PASSAGE TO READ:

>> Begin

Storyboarding Reflections for Mastery Journal
Brian R. Smith
Full Sail University, Winter Park, Florida
This paper shall reflect on the storyboarding and game design offering in Full Sail Uni’s Mobile Game Design Master’s.
Having “grown up” with programing in the 1970s I have created my fair share of flow charts over the decades. Adapting the flow chart, and process flows, to swim lines became an increasingly popular way of communicating complex IT designs in the 1980s.
In particular, as I worked for a Large Multinational Corporation (LMC), we were designing the networking and communication features for a system that used native-messaging to communicate between components. We coded in a Programming Language One (Pl/1) derivative called PL/MP (Machine Processor) that was nothing more than a fancy construct to mix a High Level Language (HLL) and machine assembler. We were Vertical Microcode Code (VMC) coders. For us, we lived and breathed in hexadecimal (hex), as this was the easiest way to read the MP instructions.
All our design documents used swim lane-based message flow diagrams and flowcharts to convey the orderly exchange of information from my component and the other components up and downstream from me.
One of our tools for debugging was the VMC trace. This was nothing more than a series of checkpoints that, when executed, would dump the raw hex of the registers and associated data structures. If we had a nasty bug, sometimes all we could do was turn on the VMC trace, let the system run for a bit, then shut it off. Next, we had to examine thousands of pages of hex codes… looking for the smoking gun.
Famously, at 3:00 AM as I cupped a hot cup of joe in both hands, I was reviewing the hex output of a 30,000 page VMC trace. The only way to do this was to search, from the top, looking for a pattern of hex codes that would indicate a message being sent to my code. I did not know if this search would take three seconds, or three minutes. When the system found something, I would fill in bits of a swim lane diagram with arrows, pertinent hex data, adding one small bit to a bigger flow chart. Then, search again. This process could take all night. There it was, 3:00 AM, when I thought, “You know, I could write a program to do this.”

>> End

WHAT TO DO: Reproduce the passage of the storyboarding reflection starting at "All our design" and ending at "downstream from me.", swapping "design documents" for "specifications". The data after this point is separate from the text.

SUPPLIED MATERIAL:
>> Begin

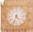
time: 4:33
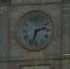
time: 2:33
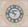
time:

>> End

OUTPUT OF THE TASK:
All our specifications used swim lane-based message flow diagrams and flowcharts to convey the orderly exchange of information from my component and the other components up and downstream from me.